Chapter 11 is the first of two that explains why Britain industrialized and why China and India did not. They provide a non-Eurocentric answer to the famous ‘Needham problem’, which boils down to asking ‘why China (and to an extent India), which had been a pioneer of technological development for over two millennia failed to industrialize whereas Britain, which had been a laggard for several millennia, succeeded? To answer this I bring out surprising resemblances and differences in the ‘developmental architectures’ of the three aforementioned countries, which factors in state-society relations and the modes of: production, empire, warfare, taxation and epistemic construction. In this chapter, I argue that differing global and domestic contexts can account for the ‘second great divergence’ in cotton-textile production. In essence, my solution to the ‘Needham problem’ is two-fold: first, neither China nor India were on a trajectory into a cotton-based industrial capitalism owing to the nature of their developmental architectures, especially the nature of their systems of production and class relations. Second, there was neither a desire nor a need to industrialize partly because there was an absence of imperial- and global-economic pressures and partly because these societies were ‘historical capitalist satisficers’.

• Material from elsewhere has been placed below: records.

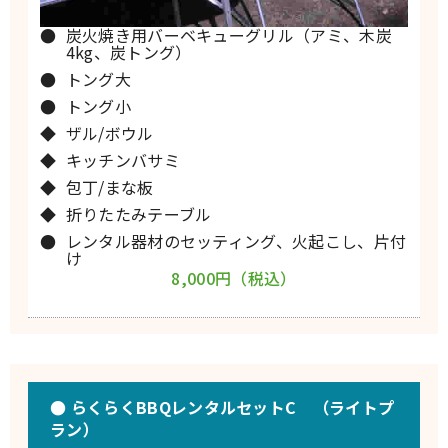
炭火焼き用バーベキューグリル（アミ、木炭
4kg、炭トング）
トング大
トング小
ザル/ボウル
キッチンバサミ
包丁/まな板
折りたたみテーブル
レンタル器材のセッティング、火起こし、片付
け
8,000円（税込）
● らくらくBBQレンタルセットC （ライトプ
ラン）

Chapter 12 follows on from chapter 11, focussing on the ‘second great divergence’ in iron/steel production. The first comparison focuses on the key differences between Britain and China, the first of which, following Pomeranz, is that Britain had access to cheap coal and invented the steam engine that enabled the mass production of iron and steel. Second, Britain benefited significantly from the economic exploitation of its Atlantic colonies whereas China’s land-based empire yielded no economic benefits. Third, although both Britain and China were embedded in multi-state systems, nevertheless the East/Southeast Asian was largely cooperative thereby keeping China’s military spending to super-low levels. The competitive European state system, by contrast, led to frequent and highly expensive wars between imperial great power rivals. Britain’s super-high military spending, paradoxically, had major economic benefits for industrialization. Finally, the nature of Chinese warfare did not require the industrialization of her iron/steel sectors whereas Britain’s did. The second half compares Mysore in India (South Asia) with Britain, arguing that the former spent much lower amounts on warfare, that Mysore was unable to use coal, that Mysorean state intervention undermined the prospects for industrialization and that, overall, unlike Britain’s, Mysore’s developmental architecture was primed for historical capitalism.